THE SENATE has finally taken up the labor-law reform bill - and ought to pass it. The basic purpose of the bill is to uphold a simple and fundamental principle that no one should be permitted to profit by violating or evading the law's requirements. This legislation would provide little in the way of new rights or privileges to the National Labor Relations Board's presents procedures and - an essential point - increase the chances that its orders would be put into effect promptly.

This legislation is essentially aimed at the small but conspicuous minority of employers who exploit present procedures to procrastinate, sometimes interminably, in meeting their legal obligations. The bill would, for example, set firm time limits for representation elections. If the union wins an election, present law requires the employer to bargain in good faith. Sometimes companies are recalcitrant. Then the union has to go back to the NLRB, which - months, or sometimes years, later - issues an order. But an NLRB order is not self-enforcing. If the employer chooses to ignore it, nothing happens until somebody goes to court. The bill wouldn't abridge anybody's right of appeal. It would just speed up the process.

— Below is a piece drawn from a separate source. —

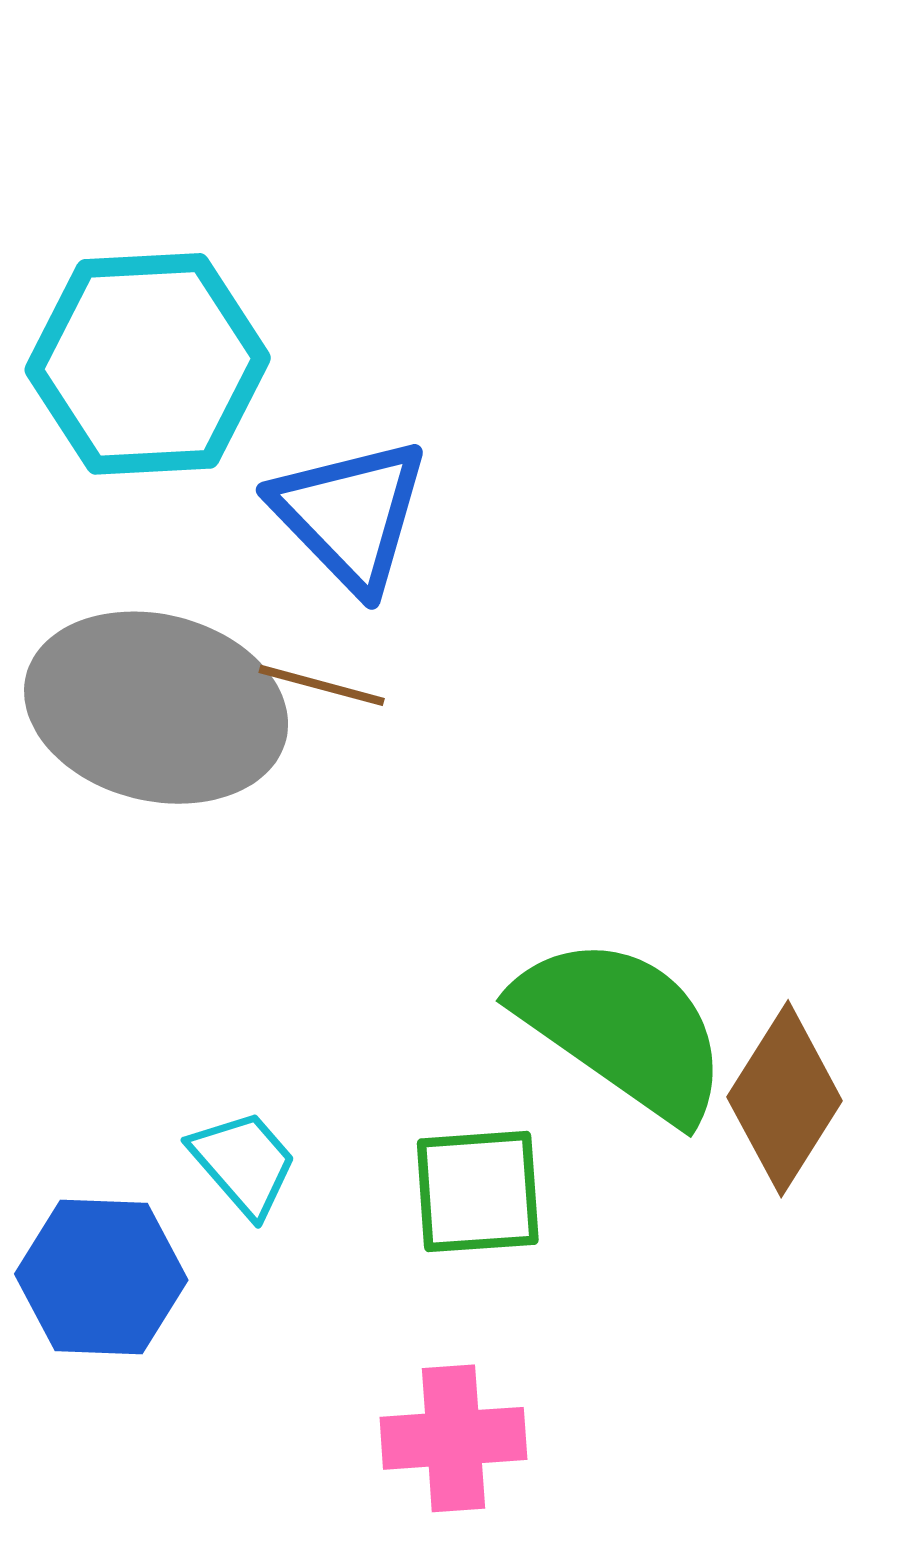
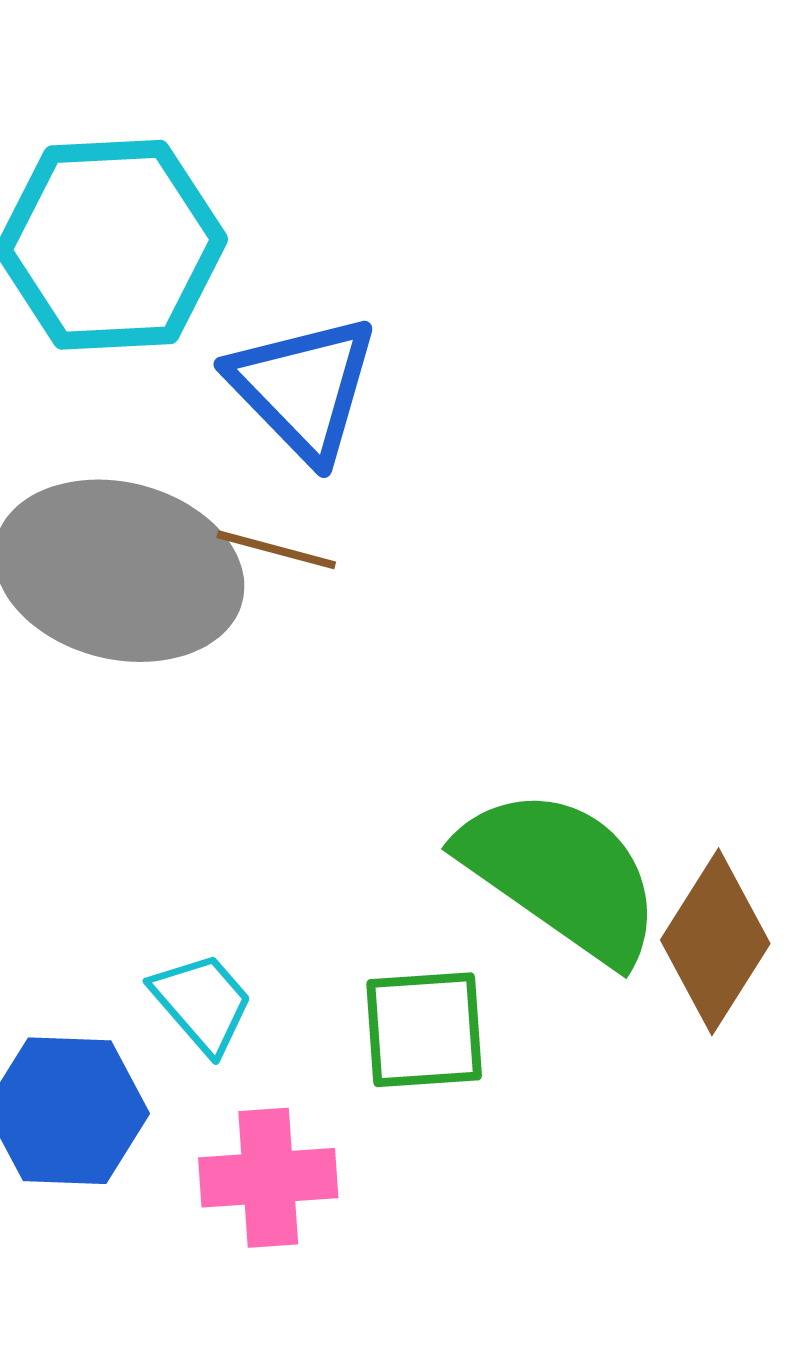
pink cross: (453, 1438) -> (268, 1178), moved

Much of his bill comes out of organized labor's long struggle with one textile manufacturer, J.P. Stevens and Company. The company has repeatedly been found in violation of the law and several times has been held in contempt of court. It prefers to pay fines rather than to follow the law. The bill tries to strike directly at Stevens with a blacklist clause forbidding goverment purchases from companies in violation. But blacklisting is an ugly device and, as a purely practical consideration, there may be other willful violaurs in the future that do not sell to the government. The Senate would be wise to delete the blacklist clause altogether and substitute other weapons, like escating fines.

The basic defect of this bill, as we have repeately argued, is its disproportionate attention to the unions' troubles. It displays inadequate concern for the rights of individual workers. But the bill has already been through the House, and there is little opportunity now for any broad revision. The question is whether the bill, as it stands, would improve American labor law.

The bill's opponents, including most business organizations, believe that it will lead to hugely successful union organizing drives. That seems unlikely, when you consider the present state of the unions. The proportion of the labor force that belongs to unions has been declining for a quater of a century. The unions look to this bill to help them at last stop the erosion. But the causes run far deeper than this rather modest reform can reach. Unions have always had great difficulty organizing white-collar workers - with the notable exception of goverment employees - and the service industries. That's where most of the growth in employment now lies. As for the unions themselves, their leadership is aging and not very flexible in adapting to a changing economy.

Both unions and employers have loaded this bill with symbolic freight far out of proportion to anything that it will accomplish. The bill has became a test of labor's strength and status in American politics. It has become in a queer way, a vote on the moral worth of the unions versus the employers. That is why the Senate is now gloomily settling down to another siege of filibustering and cloture votes - one that will go on, apparently, for weeks. The point to remember, as it goes groaning and droning along, is that the bill is narrower than either side would have you think - but on balance it is worth having.